Showing papers by "Christoph Schaal published in 2022"

Guided Waves in Pipes Versus Lamb Waves in Plates - A Convergence Analysis

Abstract: This work is concerned the with analysis of the convergence of guided waves in pipes to Lamb waves in plates for isotropic materials. The main goal is to be able to define a threshold frequency above which it is reasonable to approximate waves propagating in a pipe with a certain wall thickness to radius ratio as Lamb waves. The study involves a detailed comparison of velocity differences for symmetric and antisymmetric waves in plates versus longitudinal and flexural modes in pipes. Phase and group velocities of pipes with various wall thickness-to-radius ratios are compared to a plate of corresponding thickness. An empirical convergence criterion is defined to determine the frequency above which a pipe will have a plate-like response. It is shown that “convergence” may already be reached at frequencies commonly used for nondestructive testing purposes. Analytical considerations are supported and validated by experimental results, showing good agreement of predicted and measured wave velocities.

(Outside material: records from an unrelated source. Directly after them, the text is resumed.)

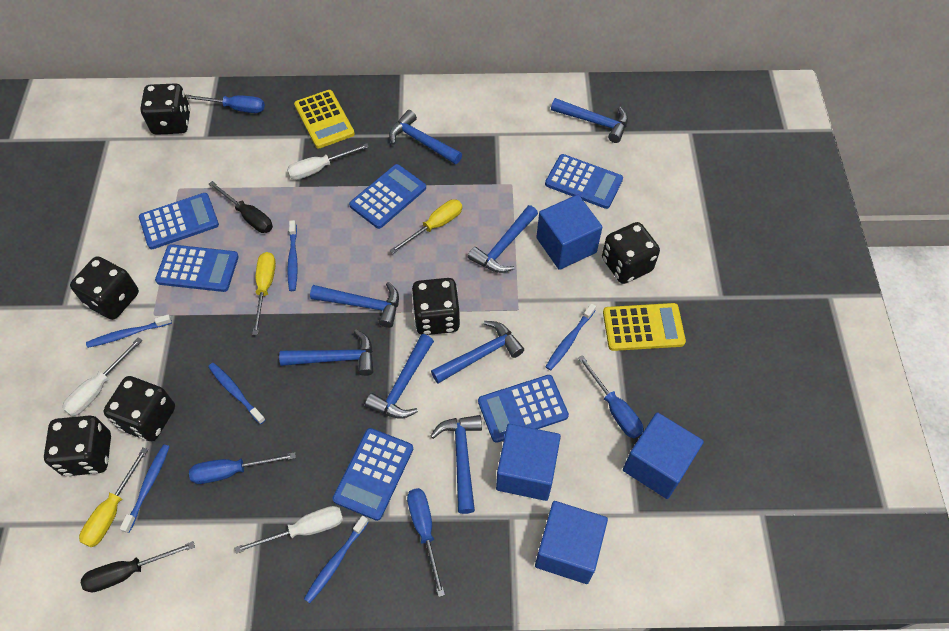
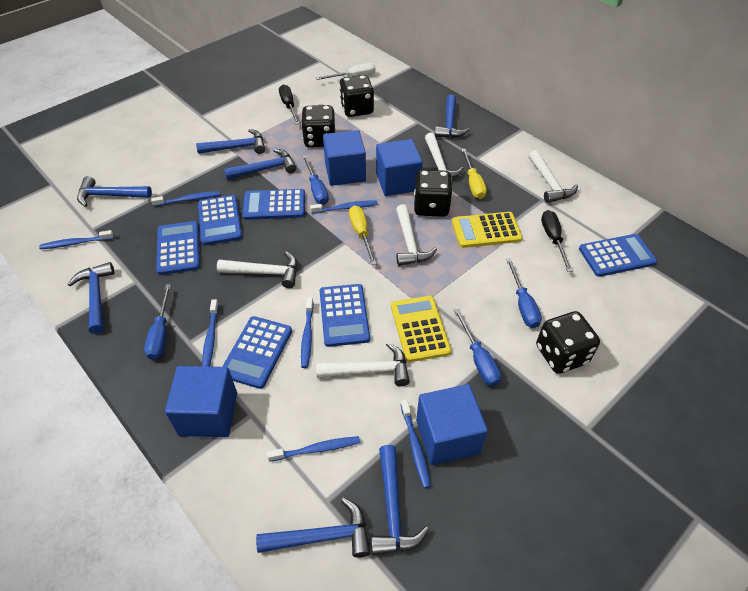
black dice: 6 -> 4
blue hammer: 8 -> 7
blue toothbrush: 6 -> 7
white hammer: 0 -> 5
white screwdriver: 3 -> 1
yellow screwdriver: 3 -> 2

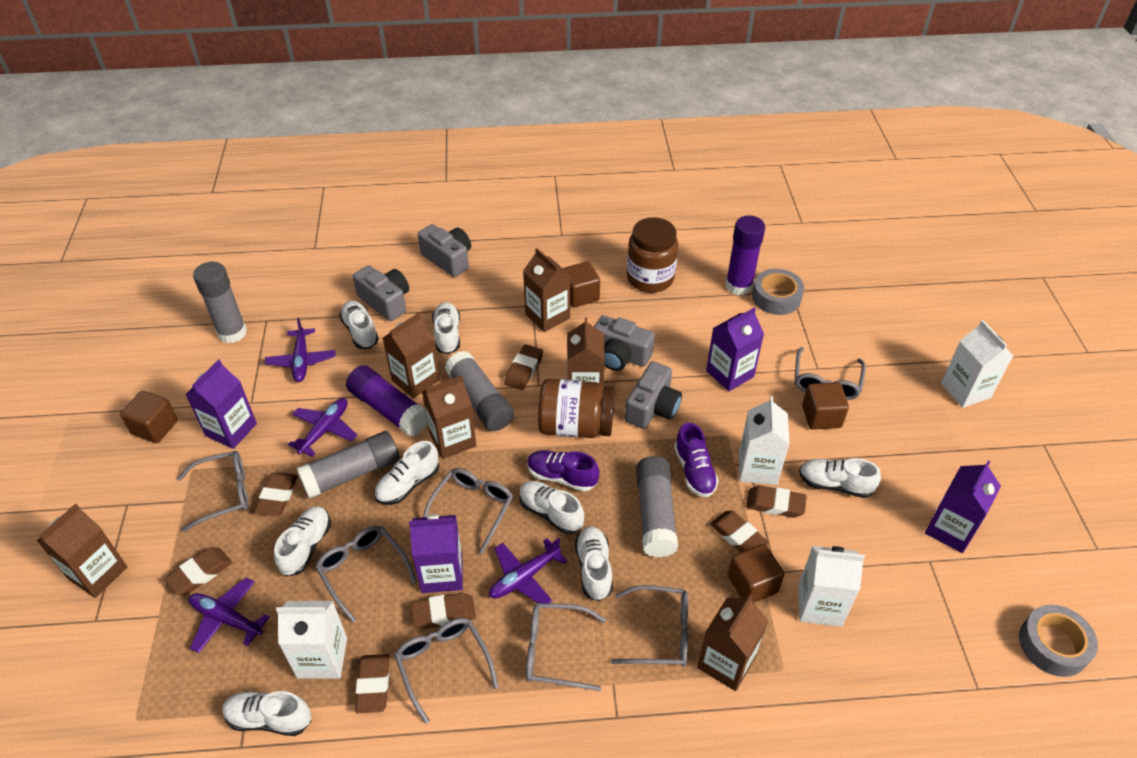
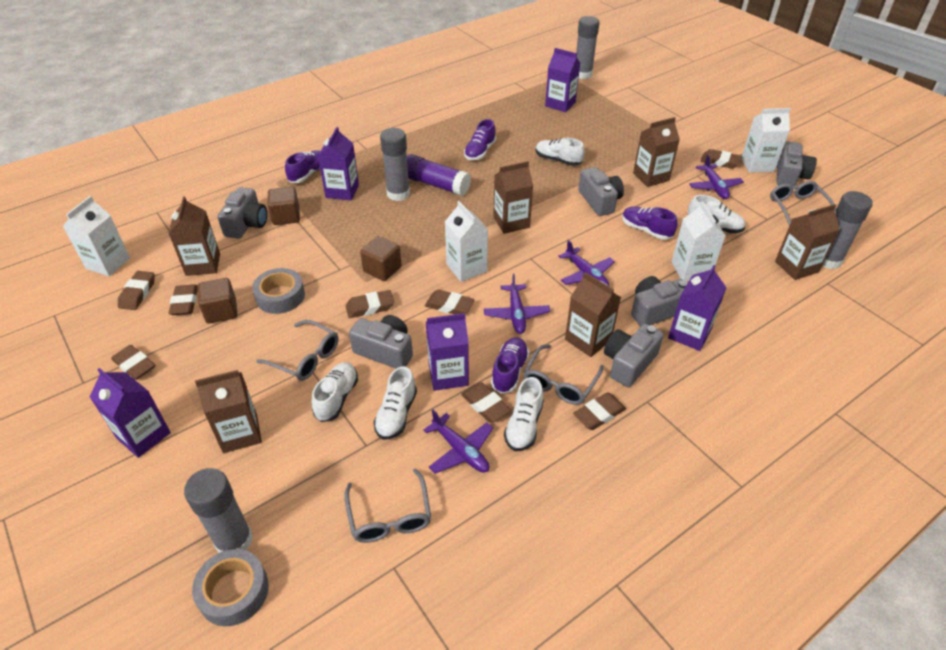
brown cube: 4 -> 3
brown eraser: 7 -> 8
brown jar: 2 -> 0
grey camera: 4 -> 6
grey glasses: 7 -> 4
purple carton: 4 -> 5
purple glue stick: 2 -> 1
purple shoe: 2 -> 4
white shoe: 8 -> 5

Recent advancements on autonomous Lamb wave-based nondestructive inspection

Abstract: In order to support the continued trend of increased use of composite materials especially in aviation, efficient testing systems need to be developed. The anisotropic material properties of composites allow for high specific stiffnesses and strengths. However, some failure modes in composite structures cannot be identified through visual inspection and to ensure the health of the structures, a time-consuming and costly inspection approach must be taken. Often, this approach includes disassembly and premature part replacements. Thus, complete nondestructive inspection (NDI) and monitoring of composite structures in aviation is virtually nonexistent. Hence, there is a need to introduce an autonomous inspection method to reduce time and cost, while increasing aircraft reliability. To this end, several recent advancements of a mobile robotic platform and related algorithms for Lamb wave-based inspection of aircraft surfaces are presented here. The robots are envisioned to be operated in a low cardinality swarm, where each robot employs guided ultrasound technology to collaboratively inspect plate-like components. For the purpose of implementing a fully autonomous platform, simultaneous localization and mapping (SLAM) methods are combined with Lamb wave-based NDI techniques. Specifically, it is demonstrated that a novel Lamb wave-based edge seeking and tracing methodology can contribute to increasing testing efficiency, with the overarching goal of creating a full map of the tested structure including all potential flaws.

Visualization and analysis of the scattering of high-intensity focused ultrasound at bone phantoms

Abstract: High-intensity focused ultrasound (HIFU) has been studied for the purpose of developing a variety of medical therapies. Numerical and laboratory work has led to many clinical trials as well as first approved therapies, such as in the case of prostate cancer. However, little research has been performed to validate numerical simulations and in-vivo HIFU treatments in the presence of bones. To this end, recent advancements on visualization and optical measurements using schlieren techniques are presented in this work. In laboratory experiments, HIFU is induced in a tank filled with distilled water, and the incident waves are scattered at a bone phantom plate. Advanced filtering and computer vision techniques are adopted and their general feasibility is demonstrated for unobstructed and partially obstructed HIFU wave fields. In particular, it is shown that low-amplitude reflected wave peaks can be tracked despite their superposition with high-amplitude incident waves.